Il apparaît toutefois clairement que les chancelleries étrangères cultivent le doute que l'intervention de l'armée en Egypte a mis fin à une situation qui menaçait de plonger le pays dans le « chaos » et que le processus de reconstruction de l'Etat égyptien dévoilé par les militaires dans leur feuille de route va se dérouler de façon pacifique. Doute partagé par l'opinion internationale à la considération qui est en train de s'imposer que les partisans du président déchu ne vont pas s'incliner devant le fait accompli que l'armée veut leur faire accepter.

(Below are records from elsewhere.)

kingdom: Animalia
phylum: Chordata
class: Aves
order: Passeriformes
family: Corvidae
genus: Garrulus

Morsi et les principaux dirigeants du mouvement des Frères musulmans ont certes appelé leurs ouailles à s'opposer pacifiquement au « coup d'Etat » en occupant à leur tour la rue pour exiger le retour à la « légitimité » constitutionnelle et électorale.

Pourront-ils imposer ce cours à la protestation de leurs partisans ? L'armée laissera-t-elle ceux-ci occuper en cette forme la rue ? Autant d'interrogations qu'inspire la tournure prise par les événements en Egypte et qui n'incitent pas à l'optimisme sur ce qui va advenir dans ce pays. Hier vendredi, des postes de l'armée ont été les cibles d'attaque pour des assaillants qui seraient des « terroristes islamistes ». Difficile de ne pas voir dans ces actions la manifestation d'une autre forme de « résistance » contre le coup de force des militaires contre Morsi et le pouvoir islamiste qu'il a instauré. Et que cela va être la stratégie que les islamistes vont suivre dans leur bras de fer avec l'institution militaire et le camp des anti-Morsi qui a applaudi à son intervention. Morsi mis hors jeu, l'Egypte n'a pas pour autant terminé avec la crise politique qui a fracturé sa société en deux camps irrémédiablement antagonistes sur leur vision de l'avenir du pays.